In fact, though, the Dorsey of this period wasn’t really ‘just-folksy’ at all but a cool, sly, city dude. There’s a wonderful photograph of him, republished in Paul Oliver’s book The Story of the Blues, in which, dressed sharper than we’ll ever be, he’s cupping his hands to light a cigarette. His eyes, feral and knowing, pierce the camera-lens: except for the fact that he’s black, it’s a shot the Hollywood of ’40s film noir would have killed for [reproduced above].

On the religious side, no-one interested in popular or gospel music could have avoided the impact of Thomas A. Dorsey’s work, and Dylan’s own gospel compositions would have been different had Dorsey’s not existed. More specifically, Dylan must have grown up knowing the early 1950s hit version of ‘Peace in the Valley’ by white artist Red Foley (which was a hit with black audiences too), and then the immaculate and gloweringly powerful ELVIS PRESLEY recordings of ‘Peace in the Valley’ and ‘Take My Hand Precious Lord’ from 1957. Presley’s are classic soul-in-torment versions, and his ‘Peace In The Valley’ recognises the song’s genius: indeed makes it a work of darker genius, emphasising the intense, gothic spookiness of the lyrics, in which, for instance, ‘the night is as black as the sea’. Its pinnacle is this re-statement of the biblical vision of the peaceable kingdom:

‘Well the bear will be gentle and the wolves will be tame
And the lion shall lay down with the lamb
And the beasts from the wild shall be led by a child
And I’ll be changed, changed from this creature that I am.’

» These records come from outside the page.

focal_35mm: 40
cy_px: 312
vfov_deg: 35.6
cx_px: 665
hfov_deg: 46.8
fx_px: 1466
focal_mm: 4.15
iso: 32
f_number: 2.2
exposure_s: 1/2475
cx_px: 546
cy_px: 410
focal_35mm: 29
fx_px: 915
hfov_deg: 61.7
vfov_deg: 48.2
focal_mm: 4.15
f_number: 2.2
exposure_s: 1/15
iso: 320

(See also ‘the lion lies down with the lamb’.)

The song was performed much less satisfactorily by Bob Dylan in concert in 1989 (Frejus, France, June 18).

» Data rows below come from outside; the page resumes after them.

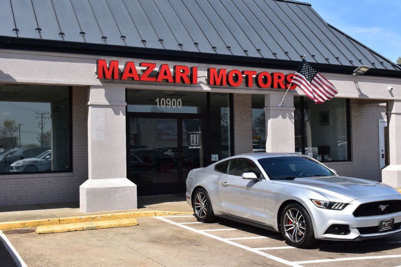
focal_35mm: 44
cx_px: 200
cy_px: 134
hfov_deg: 45.0
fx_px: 484
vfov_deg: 30.8
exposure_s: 1/500
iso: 320
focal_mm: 29
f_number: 11
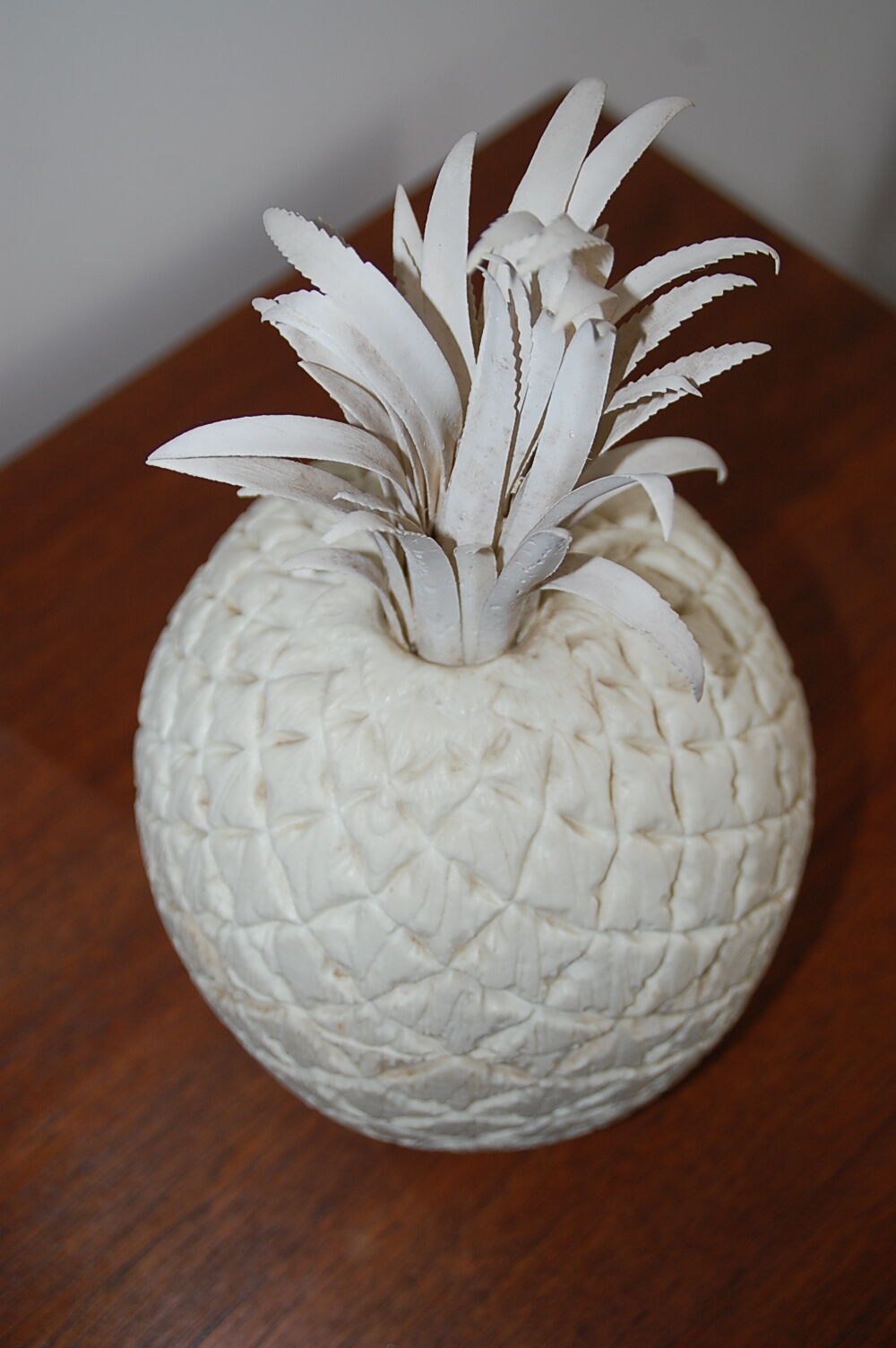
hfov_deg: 31.8
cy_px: 674
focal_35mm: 42
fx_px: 1571
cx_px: 448
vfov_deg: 46.4
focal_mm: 28
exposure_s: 1/60
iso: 280
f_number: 4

Probably the last survivor of the key figures born around the turn of the century who were originally recording in the 1920s, Dorsey died in Chicago on January 23, 1993, aged 93.

[Georgia Tom: ‘Grievin’ Me Blues’, Chicago, c.6 Sep 1928, Rare Blues of the Twenties, No.1, Historical HLP-1, NY, 1966. Tampa Red & Georgia Tom: ‘It’s Tight Like That’, Chicago, 24 Oct 1928. Dorsey photograph in Paul Oliver, The Story of the Blues, London: Penguin, 1969, p.99. Sources includes Michael W. Harris, The Rise of Gospel Blues: The Music of Thomas Andrew Dorsey in the Urban Church, New York: Oxford University Press, 1992 edn., Dorsey 2nd quote p.219, telegram p.217; Dorsey 1st & 3rd quote, seen online 29 Jul, 2004.]


Blogger Meadowsislands said...

Thank you for this great biography. I am searching almost 12 years for the lyrics to the song I think was performed by Thomas Dorsey and written by R. H. Harris. The name of the song is "It Is Thy Servant's Prayer, A-men" If you happen to have these lyrics I would love to see them. Thanks

11:54 pm  
Blogger Michael Gray said...

Dear Meadowislands
Thank you for your comments. Just put "It Is Thy Servant's Prayer" into Google and you'll find a great many websites with information about this song. At a glance, it seems to have been composed by Dorsey, though R.H. Harris' name crops up too.